→ SHORT TASK
Format all of the data below as a Markdown table with two columns, "Row" for the row number and "Line" for the line itself. Leave out any blank lines.

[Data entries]
##########

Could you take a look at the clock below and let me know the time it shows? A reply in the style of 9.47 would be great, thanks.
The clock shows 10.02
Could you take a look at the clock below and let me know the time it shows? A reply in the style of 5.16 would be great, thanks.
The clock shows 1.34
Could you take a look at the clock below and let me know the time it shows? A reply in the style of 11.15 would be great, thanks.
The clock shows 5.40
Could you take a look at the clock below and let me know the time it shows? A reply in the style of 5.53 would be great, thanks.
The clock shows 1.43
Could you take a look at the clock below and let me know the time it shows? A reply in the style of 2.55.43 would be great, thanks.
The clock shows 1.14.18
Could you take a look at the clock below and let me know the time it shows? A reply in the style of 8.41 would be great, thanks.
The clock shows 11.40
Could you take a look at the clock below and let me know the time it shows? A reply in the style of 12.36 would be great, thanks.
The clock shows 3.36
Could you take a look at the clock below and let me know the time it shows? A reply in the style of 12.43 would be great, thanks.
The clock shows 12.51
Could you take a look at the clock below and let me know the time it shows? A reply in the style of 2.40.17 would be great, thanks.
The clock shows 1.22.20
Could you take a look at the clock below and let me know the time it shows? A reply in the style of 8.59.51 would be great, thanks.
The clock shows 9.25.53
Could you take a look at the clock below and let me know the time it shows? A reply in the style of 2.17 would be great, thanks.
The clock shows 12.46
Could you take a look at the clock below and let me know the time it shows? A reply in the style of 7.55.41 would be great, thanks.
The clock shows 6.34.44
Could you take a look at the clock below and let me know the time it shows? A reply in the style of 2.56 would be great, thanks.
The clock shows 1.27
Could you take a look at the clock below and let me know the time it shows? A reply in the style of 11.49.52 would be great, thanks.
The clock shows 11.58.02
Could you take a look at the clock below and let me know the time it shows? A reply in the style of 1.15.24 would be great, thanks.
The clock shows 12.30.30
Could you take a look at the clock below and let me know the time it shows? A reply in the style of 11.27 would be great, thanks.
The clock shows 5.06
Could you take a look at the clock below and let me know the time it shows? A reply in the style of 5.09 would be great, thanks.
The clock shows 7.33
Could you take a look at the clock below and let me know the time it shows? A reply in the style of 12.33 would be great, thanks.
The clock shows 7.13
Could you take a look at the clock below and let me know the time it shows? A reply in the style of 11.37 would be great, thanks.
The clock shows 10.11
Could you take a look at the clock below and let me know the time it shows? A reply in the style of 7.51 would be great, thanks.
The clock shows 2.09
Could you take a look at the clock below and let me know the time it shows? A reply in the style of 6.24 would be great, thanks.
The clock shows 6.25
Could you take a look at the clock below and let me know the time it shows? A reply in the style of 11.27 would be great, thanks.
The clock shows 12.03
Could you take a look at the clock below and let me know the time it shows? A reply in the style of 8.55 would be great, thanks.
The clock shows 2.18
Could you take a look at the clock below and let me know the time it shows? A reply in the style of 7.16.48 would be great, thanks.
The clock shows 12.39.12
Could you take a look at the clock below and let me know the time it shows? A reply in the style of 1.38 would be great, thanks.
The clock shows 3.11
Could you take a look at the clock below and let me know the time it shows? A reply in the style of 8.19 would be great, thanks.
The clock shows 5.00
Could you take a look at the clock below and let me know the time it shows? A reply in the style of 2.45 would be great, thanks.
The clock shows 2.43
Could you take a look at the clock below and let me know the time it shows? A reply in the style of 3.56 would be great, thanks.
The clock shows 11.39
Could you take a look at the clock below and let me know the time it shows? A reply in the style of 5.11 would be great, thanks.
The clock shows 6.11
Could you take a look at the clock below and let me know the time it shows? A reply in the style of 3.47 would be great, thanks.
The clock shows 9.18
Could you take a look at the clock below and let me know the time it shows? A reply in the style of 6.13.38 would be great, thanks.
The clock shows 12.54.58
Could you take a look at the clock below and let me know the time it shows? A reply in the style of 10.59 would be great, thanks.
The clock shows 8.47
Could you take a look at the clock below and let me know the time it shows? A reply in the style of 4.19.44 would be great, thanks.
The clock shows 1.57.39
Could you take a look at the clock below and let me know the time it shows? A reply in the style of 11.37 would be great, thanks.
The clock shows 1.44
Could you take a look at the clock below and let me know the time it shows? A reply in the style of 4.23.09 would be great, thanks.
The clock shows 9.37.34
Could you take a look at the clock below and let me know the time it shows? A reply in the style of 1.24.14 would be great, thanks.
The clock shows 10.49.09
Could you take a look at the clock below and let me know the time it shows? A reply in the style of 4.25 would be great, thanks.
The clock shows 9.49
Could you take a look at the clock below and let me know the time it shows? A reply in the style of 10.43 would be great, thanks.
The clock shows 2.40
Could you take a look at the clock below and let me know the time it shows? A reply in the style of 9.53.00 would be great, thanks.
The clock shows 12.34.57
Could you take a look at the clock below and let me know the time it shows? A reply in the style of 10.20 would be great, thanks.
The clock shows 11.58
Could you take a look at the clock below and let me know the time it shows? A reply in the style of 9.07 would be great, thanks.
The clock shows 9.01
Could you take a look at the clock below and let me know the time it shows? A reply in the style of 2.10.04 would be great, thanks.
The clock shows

##########

→ COMPLETE OUTPUT
| Row | Line |
|---|---|
| 1 | Could you take a look at the clock below and let me know the time it shows? A reply in the style of 9.47 would be great, thanks. |
| 2 | The clock shows 10.02 |
| 3 | Could you take a look at the clock below and let me know the time it shows? A reply in the style of 5.16 would be great, thanks. |
| 4 | The clock shows 1.34 |
| 5 | Could you take a look at the clock below and let me know the time it shows? A reply in the style of 11.15 would be great, thanks. |
| 6 | The clock shows 5.40 |
| 7 | Could you take a look at the clock below and let me know the time it shows? A reply in the style of 5.53 would be great, thanks. |
| 8 | The clock shows 1.43 |
| 9 | Could you take a look at the clock below and let me know the time it shows? A reply in the style of 2.55.43 would be great, thanks. |
| 10 | The clock shows 1.14.18 |
| 11 | Could you take a look at the clock below and let me know the time it shows? A reply in the style of 8.41 would be great, thanks. |
| 12 | The clock shows 11.40 |
| 13 | Could you take a look at the clock below and let me know the time it shows? A reply in the style of 12.36 would be great, thanks. |
| 14 | The clock shows 3.36 |
| 15 | Could you take a look at the clock below and let me know the time it shows? A reply in the style of 12.43 would be great, thanks. |
| 16 | The clock shows 12.51 |
| 17 | Could you take a look at the clock below and let me know the time it shows? A reply in the style of 2.40.17 would be great, thanks. |
| 18 | The clock shows 1.22.20 |
| 19 | Could you take a look at the clock below and let me know the time it shows? A reply in the style of 8.59.51 would be great, thanks. |
| 20 | The clock shows 9.25.53 |
| 21 | Could you take a look at the clock below and let me know the time it shows? A reply in the style of 2.17 would be great, thanks. |
| 22 | The clock shows 12.46 |
| 23 | Could you take a look at the clock below and let me know the time it shows? A reply in the style of 7.55.41 would be great, thanks. |
| 24 | The clock shows 6.34.44 |
| 25 | Could you take a look at the clock below and let me know the time it shows? A reply in the style of 2.56 would be great, thanks. |
| 26 | The clock shows 1.27 |
| 27 | Could you take a look at the clock below and let me know the time it shows? A reply in the style of 11.49.52 would be great, thanks. |
| 28 | The clock shows 11.58.02 |
| 29 | Could you take a look at the clock below and let me know the time it shows? A reply in the style of 1.15.24 would be great, thanks. |
| 30 | The clock shows 12.30.30 |
| 31 | Could you take a look at the clock below and let me know the time it shows? A reply in the style of 11.27 would be great, thanks. |
| 32 | The clock shows 5.06 |
| 33 | Could you take a look at the clock below and let me know the time it shows? A reply in the style of 5.09 would be great, thanks. |
| 34 | The clock shows 7.33 |
| 35 | Could you take a look at the clock below and let me know the time it shows? A reply in the style of 12.33 would be great, thanks. |
| 36 | The clock shows 7.13 |
| 37 | Could you take a look at the clock below and let me know the time it shows? A reply in the style of 11.37 would be great, thanks. |
| 38 | The clock shows 10.11 |
| 39 | Could you take a look at the clock below and let me know the time it shows? A reply in the style of 7.51 would be great, thanks. |
| 40 | The clock shows 2.09 |
| 41 | Could you take a look at the clock below and let me know the time it shows? A reply in the style of 6.24 would be great, thanks. |
| 42 | The clock shows 6.25 |
| 43 | Could you take a look at the clock below and let me know the time it shows? A reply in the style of 11.27 would be great, thanks. |
| 44 | The clock shows 12.03 |
| 45 | Could you take a look at the clock below and let me know the time it shows? A reply in the style of 8.55 would be great, thanks. |
| 46 | The clock shows 2.18 |
| 47 | Could you take a look at the clock below and let me know the time it shows? A reply in the style of 7.16.48 would be great, thanks. |
| 48 | The clock shows 12.39.12 |
| 49 | Could you take a look at the clock below and let me know the time it shows? A reply in the style of 1.38 would be great, thanks. |
| 50 | The clock shows 3.11 |
| 51 | Could you take a look at the clock below and let me know the time it shows? A reply in the style of 8.19 would be great, thanks. |
| 52 | The clock shows 5.00 |
| 53 | Could you take a look at the clock below and let me know the time it shows? A reply in the style of 2.45 would be great, thanks. |
| 54 | The clock shows 2.43 |
| 55 | Could you take a look at the clock below and let me know the time it shows? A reply in the style of 3.56 would be great, thanks. |
| 56 | The clock shows 11.39 |
| 57 | Could you take a look at the clock below and let me know the time it shows? A reply in the style of 5.11 would be great, thanks. |
| 58 | The clock shows 6.11 |
| 59 | Could you take a look at the clock below and let me know the time it shows? A reply in the style of 3.47 would be great, thanks. |
| 60 | The clock shows 9.18 |
| 61 | Could you take a look at the clock below and let me know the time it shows? A reply in the style of 6.13.38 would be great, thanks. |
| 62 | The clock shows 12.54.58 |
| 63 | Could you take a look at the clock below and let me know the time it shows? A reply in the style of 10.59 would be great, thanks. |
| 64 | The clock shows 8.47 |
| 65 | Could you take a look at the clock below and let me know the time it shows? A reply in the style of 4.19.44 would be great, thanks. |
| 66 | The clock shows 1.57.39 |
| 67 | Could you take a look at the clock below and let me know the time it shows? A reply in the style of 11.37 would be great, thanks. |
| 68 | The clock shows 1.44 |
| 69 | Could you take a look at the clock below and let me know the time it shows? A reply in the style of 4.23.09 would be great, thanks. |
| 70 | The clock shows 9.37.34 |
| 71 | Could you take a look at the clock below and let me know the time it shows? A reply in the style of 1.24.14 would be great, thanks. |
| 72 | The clock shows 10.49.09 |
| 73 | Could you take a look at the clock below and let me know the time it shows? A reply in the style of 4.25 would be great, thanks. |
| 74 | The clock shows 9.49 |
| 75 | Could you take a look at the clock below and let me know the time it shows? A reply in the style of 10.43 would be great, thanks. |
| 76 | The clock shows 2.40 |
| 77 | Could you take a look at the clock below and let me know the time it shows? A reply in the style of 9.53.00 would be great, thanks. |
| 78 | The clock shows 12.34.57 |
| 79 | Could you take a look at the clock below and let me know the time it shows? A reply in the style of 10.20 would be great, thanks. |
| 80 | The clock shows 11.58 |
| 81 | Could you take a look at the clock below and let me know the time it shows? A reply in the style of 9.07 would be great, thanks. |
| 82 | The clock shows 9.01 |
| 83 | Could you take a look at the clock below and let me know the time it shows? A reply in the style of 2.10.04 would be great, thanks. |
| 84 | The clock shows |